Вдруг видим мы, что на эту возвышенность поднимается с неприятельской стороны огромная конная толпа, впереди которой находился Мюрат, король Неаполитанский, командующий всем неприятельским авангардом. Обратив пристальное внимание на этот неожиданный поезд в продолжение еще предполагаемого перемирия, видим, что Мюрат, один, отделясь от своей свиты, выезжает вперед на прекрасной белой лошади, разодетый, в парадном мундире с золотом и длинными белыми перьями на треугольной шляпе. Он въехал на возвышение и, взведя свою зрительную трубу, стал оттуда рассматривать расположение наших войск. Мы все трое с негодованием вскричали в один голос, что это неслыханная смелость и дерзость, и вдруг Сысоев закричал своему ординарцу: «Лошадь!» Сейчас подвели ему черкесскую его серую лошадь, и он, невооруженный, с одной нагайкой в руках, вскочил на нее и помчался к Мюрату, который сначала не заметил его, но в довольно уже близком расстоянии, услышав топот скачущей во всю прыть лошади, успел отворотить зрительную трубу и в то же самое мгновение, обратив лошадь, понесся во весь дух назад к своей свите, от которой он был расстоянием почти на версту.
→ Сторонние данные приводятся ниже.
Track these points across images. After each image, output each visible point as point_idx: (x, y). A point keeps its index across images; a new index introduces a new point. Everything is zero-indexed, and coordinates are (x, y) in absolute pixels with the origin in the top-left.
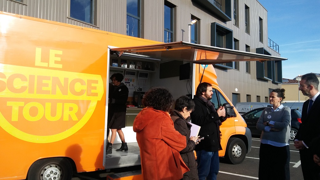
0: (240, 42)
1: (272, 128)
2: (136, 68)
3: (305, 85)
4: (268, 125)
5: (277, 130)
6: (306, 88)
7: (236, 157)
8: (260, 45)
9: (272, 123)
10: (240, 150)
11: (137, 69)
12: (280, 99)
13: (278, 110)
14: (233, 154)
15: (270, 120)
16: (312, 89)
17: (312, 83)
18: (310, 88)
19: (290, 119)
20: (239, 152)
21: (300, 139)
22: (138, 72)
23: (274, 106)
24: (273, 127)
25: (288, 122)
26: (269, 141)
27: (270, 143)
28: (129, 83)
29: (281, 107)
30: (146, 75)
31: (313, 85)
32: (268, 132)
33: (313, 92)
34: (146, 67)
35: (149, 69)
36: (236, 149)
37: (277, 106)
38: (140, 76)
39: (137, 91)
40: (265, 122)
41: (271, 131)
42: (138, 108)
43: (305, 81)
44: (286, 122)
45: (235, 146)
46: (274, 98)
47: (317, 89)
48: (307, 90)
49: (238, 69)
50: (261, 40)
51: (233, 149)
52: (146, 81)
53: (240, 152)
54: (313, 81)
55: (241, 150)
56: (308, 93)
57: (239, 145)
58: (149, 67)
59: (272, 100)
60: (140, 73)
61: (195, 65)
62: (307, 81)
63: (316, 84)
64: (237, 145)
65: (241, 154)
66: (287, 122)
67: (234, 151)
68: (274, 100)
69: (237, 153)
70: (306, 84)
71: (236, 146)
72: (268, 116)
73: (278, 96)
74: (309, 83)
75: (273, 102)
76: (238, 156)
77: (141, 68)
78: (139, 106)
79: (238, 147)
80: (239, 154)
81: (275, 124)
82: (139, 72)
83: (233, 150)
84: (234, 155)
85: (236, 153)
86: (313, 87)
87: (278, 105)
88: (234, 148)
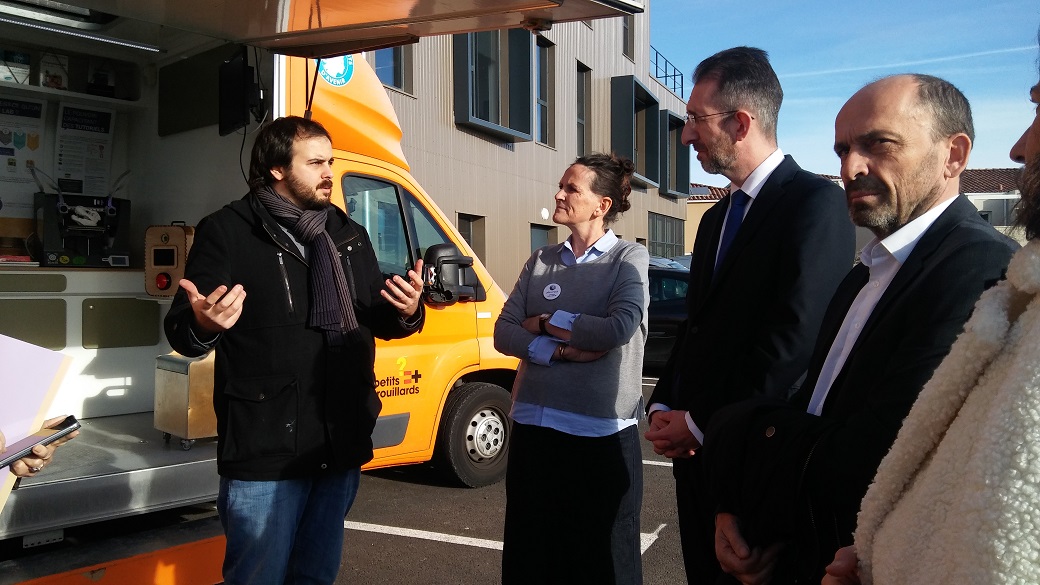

Сысоев на своем резвом горском коне догонял его, подняв вверх нагайку, которой намеревался ударить его. В этом обоюдном скаковом движении находились они около пяти минут. Картина была восхитительная! Два отважных и храбрых витязя, оба на прекрасных борзых конях совершенно различных пород, но оба чрезвычайно резвые: один витязь – король в великолепной одежде на богато убранном коне – во всю лошадиную мочь ускакивает, другой – в простой казачьей куртке – догоняет его, стоя на стременах и держа над его спиной нагайку, которой чуть было не нанес ему удара, но королевская свита, видя опасность своего повелителя, скоро поспешила подскакать к нему на помощь, и Сысоев один принужден был остановиться и, мало-помалу весьма тихо отступая, грозил королю нагайкой и ругал его, как умел казак, по-французски. Воротившись к нам, храбрый Сысоев подробно рассказал, как он чуть было короля не ударил и все то, чему мы сами были свидетели.
С полчаса после сего явился к нам французский генерал парламентером и спросил командующего авангардом. Граф Орлов-Денисов, который командовал только передовыми постами, послал меня к барону Корфу, командовавшему передовым авангардом. Проехав с час времени, я рассказал ему все виденное. Он послал меня к Милорадовичу, командовавшему всем авангардом. Отыскав его в главной квартире в Тарутине, я все рассказал по-французски, потому что Милорадович на этом языке спросил меня, зачем я прискакал. Фельдмаршал, слышав это из-за двери своей избы, отворил ее и спросил меня: «Qu'est-ce que c'est, mon cher, qu'est-ce que c'est? Racontez-moi cela»[63]. Я также рассказал ему все подробно по-французски же, и он, обратясь к Милорадовичу, сказал ему: «Mon cher général, allez, je vous prie, chez le rai de Naple et faites bien mes exuses à sa majesté de ce qu'un cosaque, un ignorant a osé le poursuivre et lever la main sur sa majesté. Priezle de pardonner cela à un barbare! Mais dites aussi de ma part а Сысоев, que si une autre fois il se présente l'occasion de le prendre – qu'il le prenne!»[64]
Я очень доволен тем, что успел описать это любопытное происшествие, о котором не упомянуто ни в какой военной истории, ибо, кроме гр[афа] Орлова-Денисова, самого Сысоева, меня и наших ординарцев-казаков, никто сего не видал, и так как вскоре затем начались военные действия, то мало о том говорили. Всякий был занят своим делом, которое для каждого становилось гораздо труднее наступающей зимой, с новым оборотом войны, требовавшей от всякого усиленной деятельности.